Overall this review is good, while section 2 might be a bit misleading with the subtitle since the whole section barely discussed about the allelels dysregulation in different Intestinal organoids system. Considering the discussed maintext, use a title about the composition and applications of Intestinal organoids system in biomedical research might be more apporiate. however, the authors can also think of direct the maintext in section #2 to match the subtitle.

Response: Thank you for bringing this to our attention. We have carefully reviewed the sectionand realized that the title did not accurately reflect the full picture described. We have corrected it by making the title more general.

Although some of the data is ok in review article. a schematic can help to the audience understand more of the topic. Eg, how is the organoids differ from each other when coming from patients with different complex alleles.

Response: Dear reviewer! If you mean the phenotypic difference between organoids from each other, phenotypic characteristics are present in Figure 3. Significant phenotypic differences are observed in only the case of organoids obtained from a CF people and healthy volunteer. All cultures of organoids from patients with CF are similar to each other - with a reduced lumen and irregular shape like at Figure 3.

Also, if there any possibility to provide a small discussion with a table or figures for: how organiod system can help to study the role of different complex alleles in regulating the expression of CFTR. Please edit.

Response: Dear reviewer, we have added a graphic abstract to this review. Thank you very much for taking the time to provide us with your valuable comments.

Round 2

Reviewer 2 Report

Authors have done a nice job revising the manuscript. I believe this is a good contribution. One minor comment:

Is there RNA-level evidence to suggest L4667F-F508del would beling to class I of CFTR classification. If this complex allele results in a significant reduction in RNA such that there is no protein made then I would accept this in class I. Otherewise state that protein is misfolded in a manner such that it is no longer a target for the correctors. There are many missense variants that do not respond to CFTR modulators like I507del.

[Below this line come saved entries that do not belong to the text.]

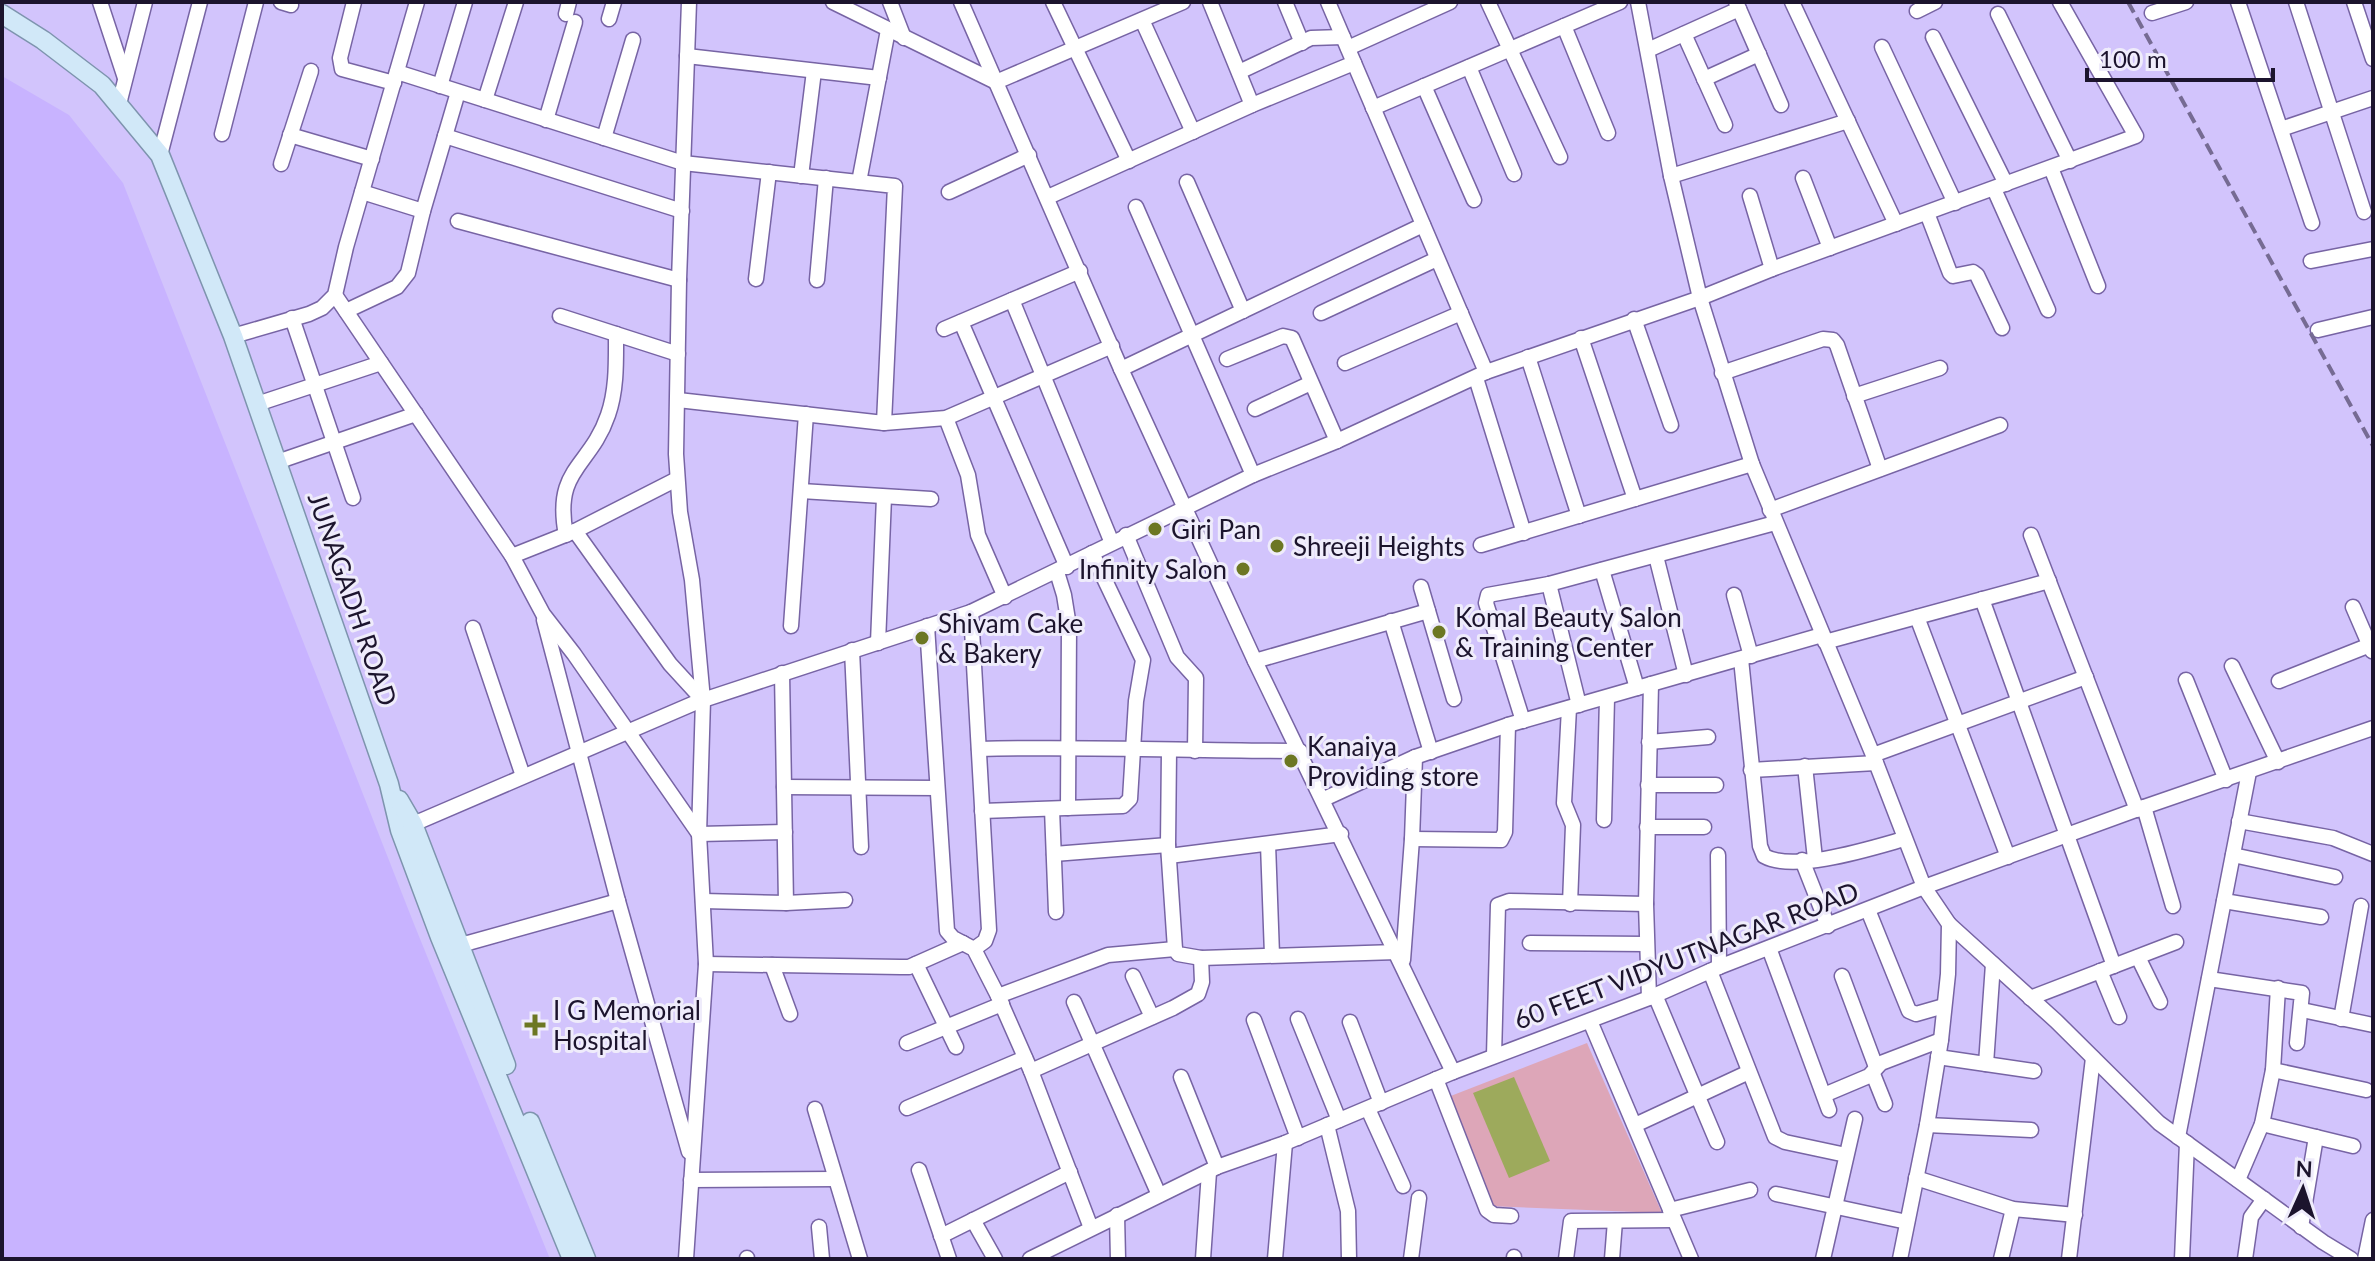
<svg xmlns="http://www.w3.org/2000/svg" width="2375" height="1261" viewBox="0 0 2375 1261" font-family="Lato,sans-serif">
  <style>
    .built { fill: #c8b3ff }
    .green { fill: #dda6b8 }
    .water { fill: #9daa5c }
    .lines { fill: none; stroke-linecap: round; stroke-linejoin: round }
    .minor-casing { stroke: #7764a4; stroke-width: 17 }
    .major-casing { stroke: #7e94ae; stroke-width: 21 }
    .minor { stroke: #fff; stroke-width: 14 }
    .major { stroke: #d1e8f8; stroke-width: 18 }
    .rail { stroke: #766b93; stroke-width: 4; stroke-dasharray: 12 6; stroke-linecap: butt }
    .poi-dot { fill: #6c7723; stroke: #efecfb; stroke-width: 3 }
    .labels { text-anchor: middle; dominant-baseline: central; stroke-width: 6; stroke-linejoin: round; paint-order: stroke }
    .poi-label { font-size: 26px; fill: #1c142d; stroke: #efecfb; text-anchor: start }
    .street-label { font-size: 26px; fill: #1c142d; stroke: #efecfb }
  </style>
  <rect width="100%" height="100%" fill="#d2c4fc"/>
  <path class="built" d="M2,76L69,115L123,183L414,924L550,1259H2Z"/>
  <path class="green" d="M1587,1043L1662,1213L1488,1206L1443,1099Z"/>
  <path class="water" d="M1514,1077L1550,1161L1509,1178L1473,1093Z"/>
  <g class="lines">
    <defs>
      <g id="minor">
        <path d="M100,2L125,78"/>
        <path d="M281,2L291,5"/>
        <path d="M354,2L340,58L342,69L394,83"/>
        <path d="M833,2L996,82L1183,2"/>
        <path d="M890,2L904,38"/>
        <path d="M961,2L1121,369L1255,661L1453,1072"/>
        <path d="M1053,2L1129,161"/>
        <path d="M1210,2L1252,105"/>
        <path d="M1285,2L1302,43"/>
        <path d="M1328,2L1486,372"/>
        <path d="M1488,2L1560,157"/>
        <path d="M1638,2L1671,176L1700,298L1752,464L1873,755L1924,887L1949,924L1948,974L1941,1040L1927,1125L1900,1259"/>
        <path d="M1736,2L1781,105"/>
        <path d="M1792,2L1896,224"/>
        <path d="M2238,2L2312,223"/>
        <path d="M2296,2L2364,212"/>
        <path d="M2354,2L2373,59"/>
        <path d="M1917,11L1935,2"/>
        <path d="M2152,13L2186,2"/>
        <path d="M566,14L569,2"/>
        <path d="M1998,14L2070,161"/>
        <path d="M609,19L614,2"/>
        <path d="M1142,20L1193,132"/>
        <path d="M1564,26L1608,133"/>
        <path d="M1684,34L1725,125"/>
        <path d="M1933,37L2006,184"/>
        <path d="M1882,47L1955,203"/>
        <path d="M1348,48L1450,2"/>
        <path d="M1648,50L1739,9"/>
        <path d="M687,56L879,78"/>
        <path d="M1469,67L1514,174"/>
        <path d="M397,72L683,163L895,186L884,423"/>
        <path d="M1239,72L1311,38L1343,37"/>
        <path d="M1704,79L1759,54"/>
        <path d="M440,86L465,2"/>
        <path d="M1424,86L1474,200"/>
        <path d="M485,100L516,2"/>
        <path d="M119,104L145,2"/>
        <path d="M1373,108L1620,2"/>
        <path d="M546,120L575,22"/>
        <path d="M2281,129L2373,98"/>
        <path d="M222,134L256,2"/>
        <path d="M290,135L372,159"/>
        <path d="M445,136L682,211"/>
        <path d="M604,138L633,40"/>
        <path d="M160,155L200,2"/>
        <path d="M281,164L311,71"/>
        <path d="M2051,168L2098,286"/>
        <path d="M801,176L814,71"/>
        <path d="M1671,176L1848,121"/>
        <path d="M1803,178L1830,248"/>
        <path d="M859,182L888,30"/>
        <path d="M1187,182L1243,311"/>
        <path d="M1994,189L2048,310"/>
        <path d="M362,192L423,211"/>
        <path d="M949,192L1029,155"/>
        <path d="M1750,196L1772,269"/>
        <path d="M1048,197L1252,105L1354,63"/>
        <path d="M1136,207L1253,475"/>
        <path d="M1927,213L1950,273L1953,276L1973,272L1977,275L2002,328"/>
        <path d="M458,221L679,280"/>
        <path d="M2311,261L2373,249"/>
        <path d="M756,279L769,172"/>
        <path d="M817,280L826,178"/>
        <path d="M335,295L512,556L543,614L574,654L699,834L785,832"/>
        <path d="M1012,300L1112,543"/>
        <path d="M346,311L397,287L408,273L423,211L458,92"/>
        <path d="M1321,313L1437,259"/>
        <path d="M560,316L678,354"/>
        <path d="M292,318L353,498"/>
        <path d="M1634,319L1671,425"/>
        <path d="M961,322L1067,567"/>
        <path d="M944,329L1080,271"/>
        <path d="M2318,330L2373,317"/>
        <path d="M233,336L309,314L322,308L335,295L346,247L417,2"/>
        <path d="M1581,338L1635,499"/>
        <path d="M1528,357L1579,516"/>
        <path d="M1227,359L1283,336L1292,338L1337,441"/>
        <path d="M1345,363L1461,313"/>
        <path d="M1121,369L1423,225"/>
        <path d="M1722,373L1823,339L1833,340L1837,345L1880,469"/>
        <path d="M1476,378L1524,533"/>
        <path d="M1854,396L1940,368"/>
        <path d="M678,400L884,423L946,418L1112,346"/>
        <path d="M257,404L381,363"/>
        <path d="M1255,409L1311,383"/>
        <path d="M946,418L968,475L978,535L1005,597"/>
        <path d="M277,462L416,414"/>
        <path d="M801,491L931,499"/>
        <path d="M1770,510L2000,425"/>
        <path d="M575,531L670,664L703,700"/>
        <path d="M566,535C553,468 590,468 608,415C617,389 616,361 616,334"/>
        <path d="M1126,535L1177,657L1196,678L1195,751"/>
        <path d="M2031,535L2137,810"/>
        <path d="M1481,545L1752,464"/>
        <path d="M512,556L575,531L677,479"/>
        <path d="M1656,556L1686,675"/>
        <path d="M1602,570L1637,688"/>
        <path d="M1057,572L1064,595L1069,626L1068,808"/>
        <path d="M1549,584L1579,705"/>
        <path d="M1421,587L1454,699"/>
        <path d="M1734,595L1751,656"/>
        <path d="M1982,599L2114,966"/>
        <path d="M2353,607L2372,651"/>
        <path d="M971,612L989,930L985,941L974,949"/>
        <path d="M1917,617L2008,857"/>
        <path d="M544,620L618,901L689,1152"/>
        <path d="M1391,621L1431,752"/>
        <path d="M791,626L806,414"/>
        <path d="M927,626L947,931L953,938L974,949L998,996L1031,1071L1091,1228"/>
        <path d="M473,628L523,776"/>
        <path d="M1825,642L2049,581"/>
        <path d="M878,643L884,497"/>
        <path d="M852,650L861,847"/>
        <path d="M1741,659L1760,846L1764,856C1794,873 1872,848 1904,839"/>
        <path d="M1255,661L1428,611"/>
        <path d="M2232,666L2278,762"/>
        <path d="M782,673L786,903"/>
        <path d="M2186,680L2226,780"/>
        <path d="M2279,681L2370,645"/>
        <path d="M1569,708L1564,803L1573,825L1570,904"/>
        <path d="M1523,721L1486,603L1488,595L1549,584L1775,523"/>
        <path d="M1649,742L1708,737"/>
        <path d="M979,749C1086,746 1193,751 1300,751"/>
        <path d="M1169,751L1168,845L1175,949L1178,954L1201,958L1397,952"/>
        <path d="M1873,755L2086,677"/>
        <path d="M1805,766L1815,859"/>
        <path d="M1751,770L1876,763"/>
        <path d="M1648,785H1716"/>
        <path d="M784,787L937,788"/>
        <path d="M1324,799L1415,757L1508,725L1822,635"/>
        <path d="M2144,807L2173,906"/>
        <path d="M1052,809L1056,912"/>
        <path d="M982,811L1123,806L1130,799L1136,701L1143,660L1092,553"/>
        <path d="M1604,820L1607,698"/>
        <path d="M2239,821L2333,838L2373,854"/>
        <path d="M1647,827H1704"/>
        <path d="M404,828L697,702L971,612L1253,475L1337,441L1486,372L1700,298L1772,269L2136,136L2060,2"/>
        <path d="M1412,839L1501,840L1505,832L1508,725"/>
        <path d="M1268,844L1272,955"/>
        <path d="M1054,854L1168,845"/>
        <path d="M1718,855L1719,967"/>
        <path d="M2233,855L2335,877"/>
        <path d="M1169,856L1341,834"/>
        <path d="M1802,860L1828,926"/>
        <path d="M703,901L786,903L845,900"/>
        <path d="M2224,901L2321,917"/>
        <path d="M1868,910L1909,1011L1916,1014L1944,1006"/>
        <path d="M1949,924L2056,1021L2159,1123L2323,1242L2351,1259"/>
        <path d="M1530,943L1646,944"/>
        <path d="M450,948L618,901"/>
        <path d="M1769,948L1829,1110"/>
        <path d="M2138,957L2160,1002"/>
        <path d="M1403,960L1412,839L1415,757"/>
        <path d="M706,964L901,967H909L963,943"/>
        <path d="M916,964L956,1047"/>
        <path d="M772,965L790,1014"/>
        <path d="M1710,971L1775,1137L1785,1142L1846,1155"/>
        <path d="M2100,971L2119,1017"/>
        <path d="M1133,976L1152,1017"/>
        <path d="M1842,976L1876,1067"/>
        <path d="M2209,979L2302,993L2297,1043"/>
        <path d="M1655,995L1717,1142"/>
        <path d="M998,996L1108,955L1175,949"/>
        <path d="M1649,998L1646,904L1651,684"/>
        <path d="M2030,998L2176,942"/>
        <path d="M1074,1002L1159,1195"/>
        <path d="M2302,1010L2373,1025"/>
        <path d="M1298,1019L1339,1120"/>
        <path d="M2341,1019L2361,906"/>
        <path d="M1254,1020L1298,1138"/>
        <path d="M1590,1021L1691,1259"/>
        <path d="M1350,1022L1381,1103"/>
        <path d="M907,1043L1002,1004"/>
        <path d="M1494,1056L1498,905L1509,901L1646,904"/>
        <path d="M1938,1057L2034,1071"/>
        <path d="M1986,1064L1993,964"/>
        <path d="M2273,1070L2366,1090"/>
        <path d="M1031,1071L1173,1008L1198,994L1202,982L1201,958"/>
        <path d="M1873,1074L1885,1104"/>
        <path d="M1181,1077L1217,1167"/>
        <path d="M1436,1079L1487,1210L1494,1215L1511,1216"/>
        <path d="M1824,1095L1869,1076L1881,1063L1941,1040"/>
        <path d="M907,1108L1025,1058"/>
        <path d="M815,1109L860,1259"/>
        <path d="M1368,1109L1403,1186"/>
        <path d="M2262,1124L2353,1146"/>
        <path d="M1327,1125L1348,1211L1349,1259"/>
        <path d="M1635,1125L1749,1072"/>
        <path d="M1927,1125L2031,1130"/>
        <path d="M2178,1137L2249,772"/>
        <path d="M919,1170L949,1259"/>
        <path d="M1916,1178L2013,1209L2075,1215"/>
        <path d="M691,1180L835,1179"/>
        <path d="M2238,1180L2262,1124L2273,1070L2278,988"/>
        <path d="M1776,1194L1907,1222"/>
        <path d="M1670,1210L1750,1190"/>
        <path d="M1117,1215L1118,1259"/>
        <path d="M973,1220L995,1259"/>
        <path d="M819,1227L822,1259"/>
        <path d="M2301,1227L2316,1137"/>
        <path d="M941,1236L1070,1172"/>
        <path d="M686,1259L706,964L699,834L703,700L692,580L680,512L676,454L679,280L689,2"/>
        <path d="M747,1259V1258"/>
        <path d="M1030,1259L1217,1167L1285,1143L1453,1072L1649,998L1719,967L1924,887L2144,807L2373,728"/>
        <path d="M1203,1259L1209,1172"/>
        <path d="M1275,1259L1285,1143"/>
        <path d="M1411,1259L1419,1198"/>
        <path d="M1514,1259V1257"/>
        <path d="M1566,1259L1571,1221L1674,1220"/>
        <path d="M1612,1259L1615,1221"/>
        <path d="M1823,1259L1855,1119"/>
        <path d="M2001,1259L2013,1209"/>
        <path d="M2069,1259L2093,1058"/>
        <path d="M2182,1259L2187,1143"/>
        <path d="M2245,1259L2251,1217L2264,1199"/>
        <path d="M2365,1259L2373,1220"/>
      </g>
      <g id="major">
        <path d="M2,14L43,40L102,85L160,155L233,336L389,784L400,830L440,937L572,1259"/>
        <path d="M399,800L413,824L506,1065"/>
        <path d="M530,1122L586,1259"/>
      </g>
    </defs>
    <use href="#minor" class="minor-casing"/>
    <use href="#major" class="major-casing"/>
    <use href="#minor" class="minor"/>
    <use href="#major" class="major"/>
    <path class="rail" d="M2128,2L2373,446"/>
  </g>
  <g class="poi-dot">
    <circle cx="1155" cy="529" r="8"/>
    <circle cx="1277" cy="546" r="8"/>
    <circle cx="1243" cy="569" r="8"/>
    <circle cx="1439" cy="632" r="8"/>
    <circle cx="922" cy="638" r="8"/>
    <circle cx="1291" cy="761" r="8"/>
    <path d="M531 1013h8v8h8v8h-8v8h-8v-8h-8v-8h8z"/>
  </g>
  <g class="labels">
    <g class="poi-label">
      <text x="1171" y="529">Giri Pan</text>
      <text x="1293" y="546">Shreeji Heights</text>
      <text x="1227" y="569" text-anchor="end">Infinity Salon</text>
      <text x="1455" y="617">Komal Beauty Salon<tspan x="1455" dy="30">&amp; Training Center</tspan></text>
      <text x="938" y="623">Shivam Cake<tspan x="938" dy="30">&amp; Bakery</tspan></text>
      <text x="1307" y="746">Kanaiya<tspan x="1307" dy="30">Providing store</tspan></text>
      <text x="553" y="1010">I G Memorial<tspan x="553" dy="30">Hospital</tspan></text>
    </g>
    <g class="street-label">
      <text transform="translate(353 599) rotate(71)">JUNAGADH ROAD</text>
      <text transform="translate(1686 955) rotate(-21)">60 FEET VIDYUTNAGAR ROAD</text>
    </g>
  </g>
  <rect width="2375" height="1261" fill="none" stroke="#1c142d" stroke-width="8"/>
  <g transform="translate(2303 1189) rotate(3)" stroke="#efecfb" stroke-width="6" paint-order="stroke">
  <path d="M0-6L14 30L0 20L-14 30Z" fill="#1c142d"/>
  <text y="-12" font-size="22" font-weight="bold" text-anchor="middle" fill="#1c142d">N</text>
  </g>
  <path d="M2087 68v12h186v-12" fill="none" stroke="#1c142d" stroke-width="4"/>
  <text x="2099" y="68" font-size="24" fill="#1c142d" stroke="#efecfb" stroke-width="6" paint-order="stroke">100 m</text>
</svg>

I wish good luck to the authors for their continued interest in CF. 

Author Response

Authors have done a nice job revising the manuscript. I believe this is a good contribution. One minor comment:

Is there RNA-level evidence to suggest L467F-F508del would beling to class I of CFTR classification. If this complex allele results in a significant reduction in RNA such that there is no protein made then I would accept this in class I. Otherewise state that protein is misfolded in a manner such that it is no longer a target for the correctors. There are many missense variants that do not respond to CFTR modulators like I507del.

I wish good luck to the authors for their continued interest in CF. 

Response - We are very grateful to the Reviewer for the helpful comments! We did not find evidence that the level of RNA decreases in case with L467F-F508del, however, in the articles by E. Sondo and N. Baatallah we found data that L467F and L467F-F508del dramatically affect protein maturation and in our review we provide information from these articles in lines 238-248 and 351-361. Thanks to your comment, we have made changes to Table 2 and the text (line 341), replacing class I with class I-II.